Three types of graphical display are possible each available as a Method of the Freebody application.
• Freebody Loads - This type will allow for graphical vector display of freebody loads at all external (exposed) nodes of the target entities (elements) selected - that is, a freebody diagram. In order for this type to be graphically displayed, a freebody should be defined as a group of elements called the target entities. If no target entities are specified, the target entities will default to all displayed elements in the current viewport. In addition, each individual nodal equivalenced load type (applied, reaction, internal, external, other) that make up a freebody diagram can also be plotted in vector form on the exposed nodes of the displayed freebody. The model can be cut up and different target elements may be selected to view these anywhere in the model. Moments and Forces will be summed about the specified Summation Point and will be transformed to another coordinate system if requested. By default all graphical displays are presented in the Global coordinate system unless a transformation is requested, even if the results are stored in the database in their analysis coordinate systems. If a new load condition is created from this, it will consist of a new force and/or moment field which will be referenced by the force and/or moment load.

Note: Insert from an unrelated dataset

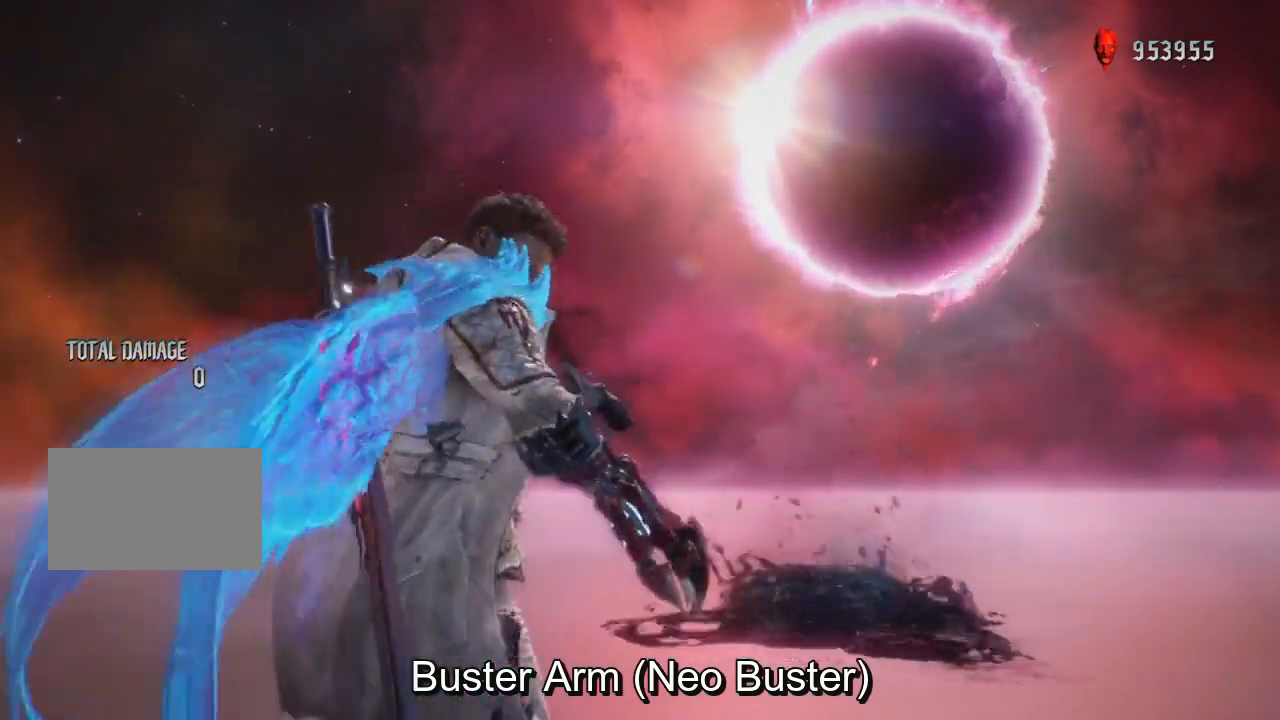
{"buttons": [], "left_stick": "center", "right_stick": "center", "events": []}
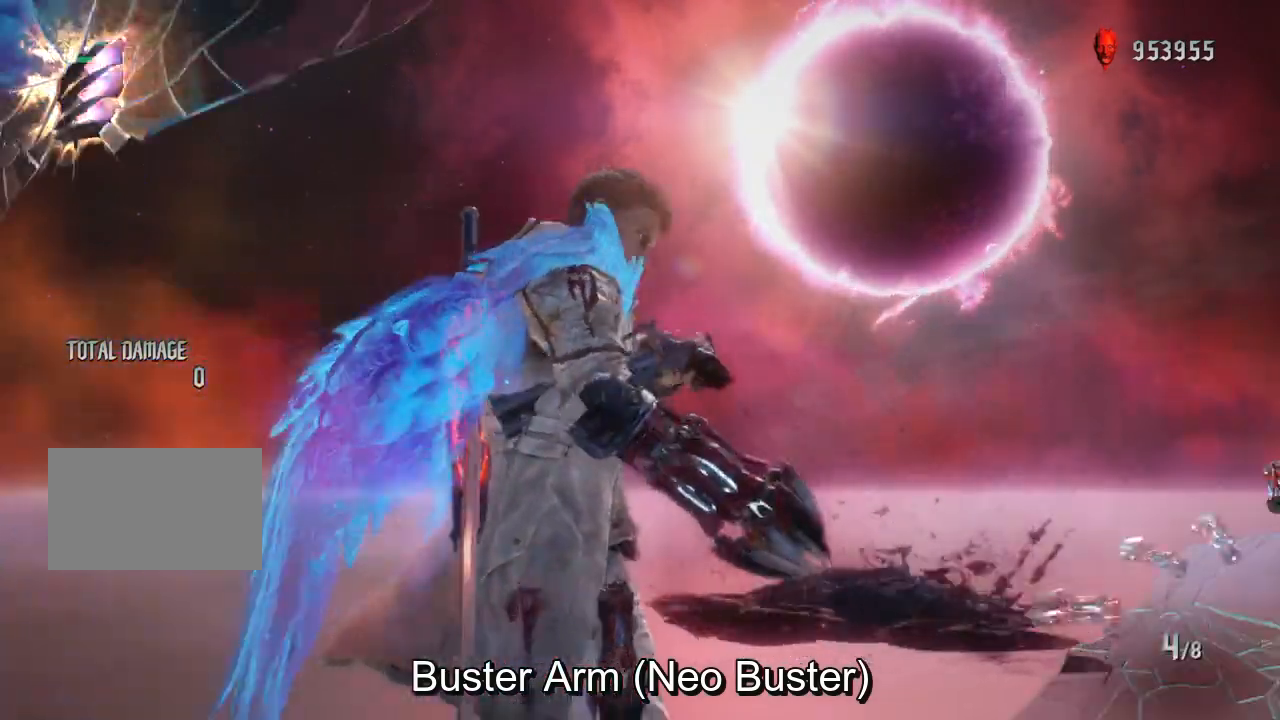
{"buttons": [], "left_stick": "center", "right_stick": "center", "events": []}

• Interface Loads - This type allows for the calculation of the total forces and moments acting across a boundary. Graphically this displays a single vector quantity at the summation point due to the loads from selected nodes in the freebody. Target entities in this case are the elements making up the freebody and the nodes in the freebody that are to be used in calculating the interface load. Both must be selected. There is no default and an error will be issued if no target entities are selected. For example, you may wish to know the total equivalent force and moment at a location across a boundary interface (such as where a wing intersects a fuselage). Therefore you would select the node or location at which to sum the forces and moments (the Summation Point) and then select the nodes along the interface and the elements to which those nodes belong as the target entities. Generally the summation point will also belong to the target entities but this is not a requirement. Results belonging to nodes not associated to the target elements will be ignored in the calculations. The reason for selecting nodes and elements is that the nodal forces and moments are used at the selected nodes and the internal elemental forces and moments from the selected elements. If a new load condition is created from this, it will consist of a new force and/or moment load at the node (summation point). If the location is something other than a node, you will be prompted if you would like to create a node at that location.

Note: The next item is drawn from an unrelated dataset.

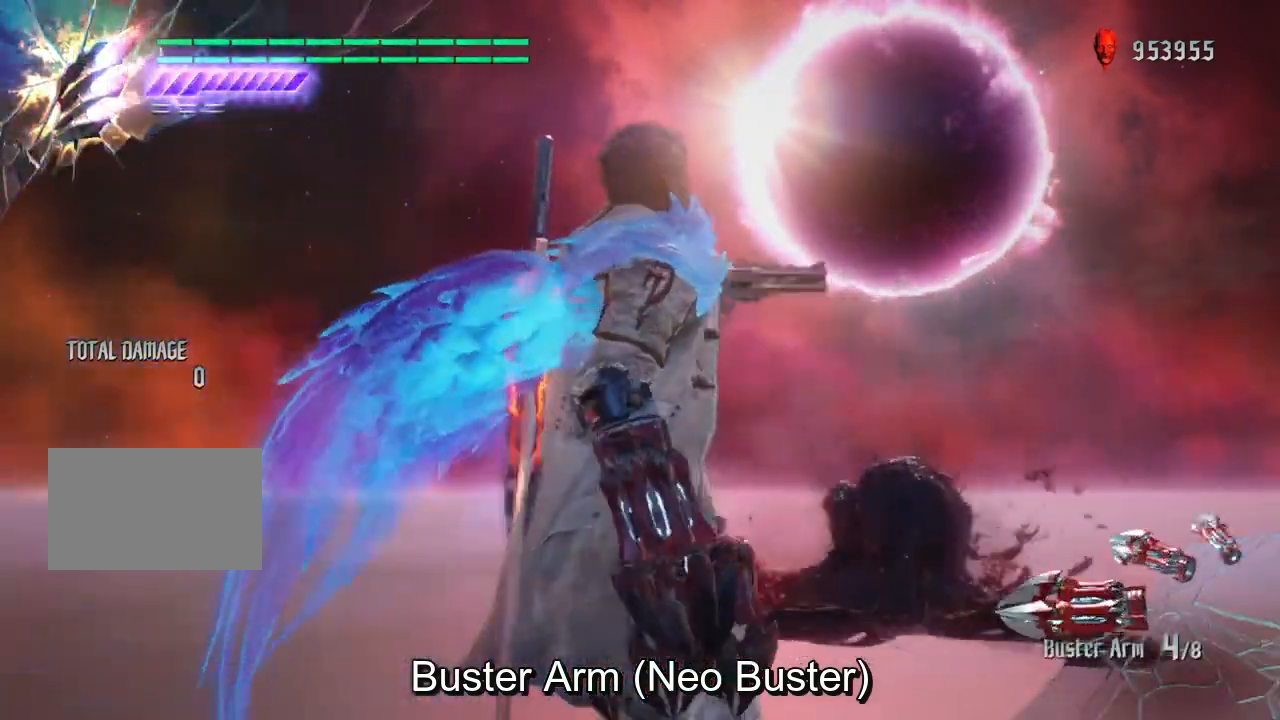
{"buttons": [], "left_stick": "center", "right_stick": "center", "events": []}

• Forced Displacements - This type of freebody plot simply displays displacement results at the external edges of the freebody in the form of vector quantities. The vectors are shown along the edges of the selected elements when the display attribute for displaying on free edges only is turned ON. The displacements can be saved as an enforced displacement boundary condition and then subsequently used in a local analysis of the freebody which will reproduce the exact displacement conditions.